■ **Problem description**:
Every entry below must appear again, exactly as written.

■ **Data in this exercise**:
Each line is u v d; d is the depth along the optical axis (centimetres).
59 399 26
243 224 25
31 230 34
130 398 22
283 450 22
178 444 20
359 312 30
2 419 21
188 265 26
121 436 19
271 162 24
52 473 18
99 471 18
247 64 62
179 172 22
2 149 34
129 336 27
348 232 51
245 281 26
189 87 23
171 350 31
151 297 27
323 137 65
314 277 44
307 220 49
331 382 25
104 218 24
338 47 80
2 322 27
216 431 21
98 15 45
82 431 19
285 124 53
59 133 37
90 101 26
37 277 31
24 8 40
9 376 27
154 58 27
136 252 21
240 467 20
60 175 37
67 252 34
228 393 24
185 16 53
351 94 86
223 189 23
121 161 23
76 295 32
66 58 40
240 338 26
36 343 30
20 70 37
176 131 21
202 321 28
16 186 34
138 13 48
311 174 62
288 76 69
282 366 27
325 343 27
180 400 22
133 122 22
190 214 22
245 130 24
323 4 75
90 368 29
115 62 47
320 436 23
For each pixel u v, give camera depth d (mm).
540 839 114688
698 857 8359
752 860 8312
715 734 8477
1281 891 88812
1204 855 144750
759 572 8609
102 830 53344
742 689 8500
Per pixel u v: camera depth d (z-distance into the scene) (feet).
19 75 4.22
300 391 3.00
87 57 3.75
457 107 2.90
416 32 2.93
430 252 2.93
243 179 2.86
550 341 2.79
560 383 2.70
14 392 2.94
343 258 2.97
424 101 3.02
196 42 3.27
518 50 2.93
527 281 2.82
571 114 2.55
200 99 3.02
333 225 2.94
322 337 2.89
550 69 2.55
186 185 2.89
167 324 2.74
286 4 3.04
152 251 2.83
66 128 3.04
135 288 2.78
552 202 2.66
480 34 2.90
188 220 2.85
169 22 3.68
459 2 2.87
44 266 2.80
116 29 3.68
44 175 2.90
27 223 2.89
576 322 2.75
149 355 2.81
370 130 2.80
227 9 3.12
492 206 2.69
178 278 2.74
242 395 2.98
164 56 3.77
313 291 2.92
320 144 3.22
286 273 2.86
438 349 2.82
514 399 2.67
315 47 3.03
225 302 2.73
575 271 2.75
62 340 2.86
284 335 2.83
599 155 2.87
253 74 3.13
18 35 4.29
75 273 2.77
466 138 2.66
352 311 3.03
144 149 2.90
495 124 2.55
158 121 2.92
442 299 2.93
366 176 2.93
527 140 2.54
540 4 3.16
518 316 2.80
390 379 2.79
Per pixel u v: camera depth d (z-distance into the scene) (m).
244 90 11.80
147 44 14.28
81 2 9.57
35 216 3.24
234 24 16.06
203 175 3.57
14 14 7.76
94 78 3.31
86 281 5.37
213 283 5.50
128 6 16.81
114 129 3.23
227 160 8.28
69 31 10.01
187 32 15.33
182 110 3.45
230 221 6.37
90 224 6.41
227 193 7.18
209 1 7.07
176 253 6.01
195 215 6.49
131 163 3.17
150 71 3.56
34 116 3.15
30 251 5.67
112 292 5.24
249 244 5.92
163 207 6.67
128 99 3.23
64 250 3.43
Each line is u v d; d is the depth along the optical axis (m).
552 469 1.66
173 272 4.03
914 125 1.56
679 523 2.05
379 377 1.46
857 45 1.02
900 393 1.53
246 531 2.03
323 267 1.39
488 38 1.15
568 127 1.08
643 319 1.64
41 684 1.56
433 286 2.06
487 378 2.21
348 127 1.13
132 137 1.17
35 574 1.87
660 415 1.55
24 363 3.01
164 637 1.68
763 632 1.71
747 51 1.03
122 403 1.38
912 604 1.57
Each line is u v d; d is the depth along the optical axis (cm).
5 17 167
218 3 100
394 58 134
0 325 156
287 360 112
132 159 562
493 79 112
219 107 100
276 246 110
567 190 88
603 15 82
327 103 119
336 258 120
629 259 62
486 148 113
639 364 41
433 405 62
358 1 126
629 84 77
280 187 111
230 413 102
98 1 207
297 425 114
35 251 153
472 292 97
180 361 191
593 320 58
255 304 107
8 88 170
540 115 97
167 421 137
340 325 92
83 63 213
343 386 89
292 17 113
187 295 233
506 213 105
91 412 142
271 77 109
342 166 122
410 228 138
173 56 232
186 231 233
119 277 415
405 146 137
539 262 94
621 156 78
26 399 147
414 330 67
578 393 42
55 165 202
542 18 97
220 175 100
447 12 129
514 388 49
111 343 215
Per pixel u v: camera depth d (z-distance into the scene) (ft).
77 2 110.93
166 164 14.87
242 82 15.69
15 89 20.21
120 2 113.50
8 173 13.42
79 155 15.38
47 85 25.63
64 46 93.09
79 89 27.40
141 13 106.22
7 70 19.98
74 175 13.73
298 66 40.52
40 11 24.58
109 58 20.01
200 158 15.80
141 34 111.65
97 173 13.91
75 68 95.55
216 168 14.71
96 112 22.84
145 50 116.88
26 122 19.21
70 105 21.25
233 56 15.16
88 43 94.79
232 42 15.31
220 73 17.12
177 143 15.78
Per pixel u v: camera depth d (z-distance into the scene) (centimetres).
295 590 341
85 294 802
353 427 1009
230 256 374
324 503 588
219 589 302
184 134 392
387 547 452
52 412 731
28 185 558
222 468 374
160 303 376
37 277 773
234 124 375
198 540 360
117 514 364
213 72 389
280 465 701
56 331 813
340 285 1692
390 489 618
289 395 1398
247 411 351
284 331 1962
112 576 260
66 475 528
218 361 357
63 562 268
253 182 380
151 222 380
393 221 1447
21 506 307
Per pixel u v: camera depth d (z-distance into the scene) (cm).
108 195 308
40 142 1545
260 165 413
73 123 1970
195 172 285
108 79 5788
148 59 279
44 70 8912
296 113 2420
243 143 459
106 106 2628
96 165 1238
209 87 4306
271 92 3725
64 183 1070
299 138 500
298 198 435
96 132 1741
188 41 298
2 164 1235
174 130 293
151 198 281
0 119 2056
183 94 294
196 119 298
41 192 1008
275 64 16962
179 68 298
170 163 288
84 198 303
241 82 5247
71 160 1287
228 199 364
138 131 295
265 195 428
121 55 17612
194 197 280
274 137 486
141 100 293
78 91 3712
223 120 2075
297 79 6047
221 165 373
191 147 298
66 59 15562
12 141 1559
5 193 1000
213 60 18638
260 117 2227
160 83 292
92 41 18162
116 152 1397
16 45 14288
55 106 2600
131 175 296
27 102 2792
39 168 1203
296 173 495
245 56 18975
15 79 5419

■ **Answer to the exercise**:
Each line is u v d; d is the depth along the optical axis (centimetres).
59 399 26
243 224 25
31 230 34
130 398 22
283 450 22
178 444 20
359 312 30
2 419 21
188 265 26
121 436 19
271 162 24
52 473 18
99 471 18
247 64 62
179 172 22
2 149 34
129 336 27
348 232 51
245 281 26
189 87 23
171 350 31
151 297 27
323 137 65
314 277 44
307 220 49
331 382 25
104 218 24
338 47 80
2 322 27
216 431 21
98 15 45
82 431 19
285 124 53
59 133 37
90 101 26
37 277 31
24 8 40
9 376 27
154 58 27
136 252 21
240 467 20
60 175 37
67 252 34
228 393 24
185 16 53
351 94 86
223 189 23
121 161 23
76 295 32
66 58 40
240 338 26
36 343 30
20 70 37
176 131 21
202 321 28
16 186 34
138 13 48
311 174 62
288 76 69
282 366 27
325 343 27
180 400 22
133 122 22
190 214 22
245 130 24
323 4 75
90 368 29
115 62 47
320 436 23
For each pixel u v, give camera depth d (mm).
540 839 114688
698 857 8359
752 860 8312
715 734 8477
1281 891 88812
1204 855 144750
759 572 8609
102 830 53344
742 689 8500
Per pixel u v: camera depth d (z-distance into the scene) (feet).
19 75 4.22
300 391 3.00
87 57 3.75
457 107 2.90
416 32 2.93
430 252 2.93
243 179 2.86
550 341 2.79
560 383 2.70
14 392 2.94
343 258 2.97
424 101 3.02
196 42 3.27
518 50 2.93
527 281 2.82
571 114 2.55
200 99 3.02
333 225 2.94
322 337 2.89
550 69 2.55
186 185 2.89
167 324 2.74
286 4 3.04
152 251 2.83
66 128 3.04
135 288 2.78
552 202 2.66
480 34 2.90
188 220 2.85
169 22 3.68
459 2 2.87
44 266 2.80
116 29 3.68
44 175 2.90
27 223 2.89
576 322 2.75
149 355 2.81
370 130 2.80
227 9 3.12
492 206 2.69
178 278 2.74
242 395 2.98
164 56 3.77
313 291 2.92
320 144 3.22
286 273 2.86
438 349 2.82
514 399 2.67
315 47 3.03
225 302 2.73
575 271 2.75
62 340 2.86
284 335 2.83
599 155 2.87
253 74 3.13
18 35 4.29
75 273 2.77
466 138 2.66
352 311 3.03
144 149 2.90
495 124 2.55
158 121 2.92
442 299 2.93
366 176 2.93
527 140 2.54
540 4 3.16
518 316 2.80
390 379 2.79
Per pixel u v: camera depth d (z-distance into the scene) (m).
244 90 11.80
147 44 14.28
81 2 9.57
35 216 3.24
234 24 16.06
203 175 3.57
14 14 7.76
94 78 3.31
86 281 5.37
213 283 5.50
128 6 16.81
114 129 3.23
227 160 8.28
69 31 10.01
187 32 15.33
182 110 3.45
230 221 6.37
90 224 6.41
227 193 7.18
209 1 7.07
176 253 6.01
195 215 6.49
131 163 3.17
150 71 3.56
34 116 3.15
30 251 5.67
112 292 5.24
249 244 5.92
163 207 6.67
128 99 3.23
64 250 3.43
Each line is u v d; d is the depth along the optical axis (m).
552 469 1.66
173 272 4.03
914 125 1.56
679 523 2.05
379 377 1.46
857 45 1.02
900 393 1.53
246 531 2.03
323 267 1.39
488 38 1.15
568 127 1.08
643 319 1.64
41 684 1.56
433 286 2.06
487 378 2.21
348 127 1.13
132 137 1.17
35 574 1.87
660 415 1.55
24 363 3.01
164 637 1.68
763 632 1.71
747 51 1.03
122 403 1.38
912 604 1.57
Each line is u v d; d is the depth along the optical axis (cm).
5 17 167
218 3 100
394 58 134
0 325 156
287 360 112
132 159 562
493 79 112
219 107 100
276 246 110
567 190 88
603 15 82
327 103 119
336 258 120
629 259 62
486 148 113
639 364 41
433 405 62
358 1 126
629 84 77
280 187 111
230 413 102
98 1 207
297 425 114
35 251 153
472 292 97
180 361 191
593 320 58
255 304 107
8 88 170
540 115 97
167 421 137
340 325 92
83 63 213
343 386 89
292 17 113
187 295 233
506 213 105
91 412 142
271 77 109
342 166 122
410 228 138
173 56 232
186 231 233
119 277 415
405 146 137
539 262 94
621 156 78
26 399 147
414 330 67
578 393 42
55 165 202
542 18 97
220 175 100
447 12 129
514 388 49
111 343 215
Per pixel u v: camera depth d (z-distance into the scene) (ft).
77 2 110.93
166 164 14.87
242 82 15.69
15 89 20.21
120 2 113.50
8 173 13.42
79 155 15.38
47 85 25.63
64 46 93.09
79 89 27.40
141 13 106.22
7 70 19.98
74 175 13.73
298 66 40.52
40 11 24.58
109 58 20.01
200 158 15.80
141 34 111.65
97 173 13.91
75 68 95.55
216 168 14.71
96 112 22.84
145 50 116.88
26 122 19.21
70 105 21.25
233 56 15.16
88 43 94.79
232 42 15.31
220 73 17.12
177 143 15.78
Per pixel u v: camera depth d (z-distance into the scene) (centimetres).
295 590 341
85 294 802
353 427 1009
230 256 374
324 503 588
219 589 302
184 134 392
387 547 452
52 412 731
28 185 558
222 468 374
160 303 376
37 277 773
234 124 375
198 540 360
117 514 364
213 72 389
280 465 701
56 331 813
340 285 1692
390 489 618
289 395 1398
247 411 351
284 331 1962
112 576 260
66 475 528
218 361 357
63 562 268
253 182 380
151 222 380
393 221 1447
21 506 307
Per pixel u v: camera depth d (z-distance into the scene) (cm).
108 195 308
40 142 1545
260 165 413
73 123 1970
195 172 285
108 79 5788
148 59 279
44 70 8912
296 113 2420
243 143 459
106 106 2628
96 165 1238
209 87 4306
271 92 3725
64 183 1070
299 138 500
298 198 435
96 132 1741
188 41 298
2 164 1235
174 130 293
151 198 281
0 119 2056
183 94 294
196 119 298
41 192 1008
275 64 16962
179 68 298
170 163 288
84 198 303
241 82 5247
71 160 1287
228 199 364
138 131 295
265 195 428
121 55 17612
194 197 280
274 137 486
141 100 293
78 91 3712
223 120 2075
297 79 6047
221 165 373
191 147 298
66 59 15562
12 141 1559
5 193 1000
213 60 18638
260 117 2227
160 83 292
92 41 18162
116 152 1397
16 45 14288
55 106 2600
131 175 296
27 102 2792
39 168 1203
296 173 495
245 56 18975
15 79 5419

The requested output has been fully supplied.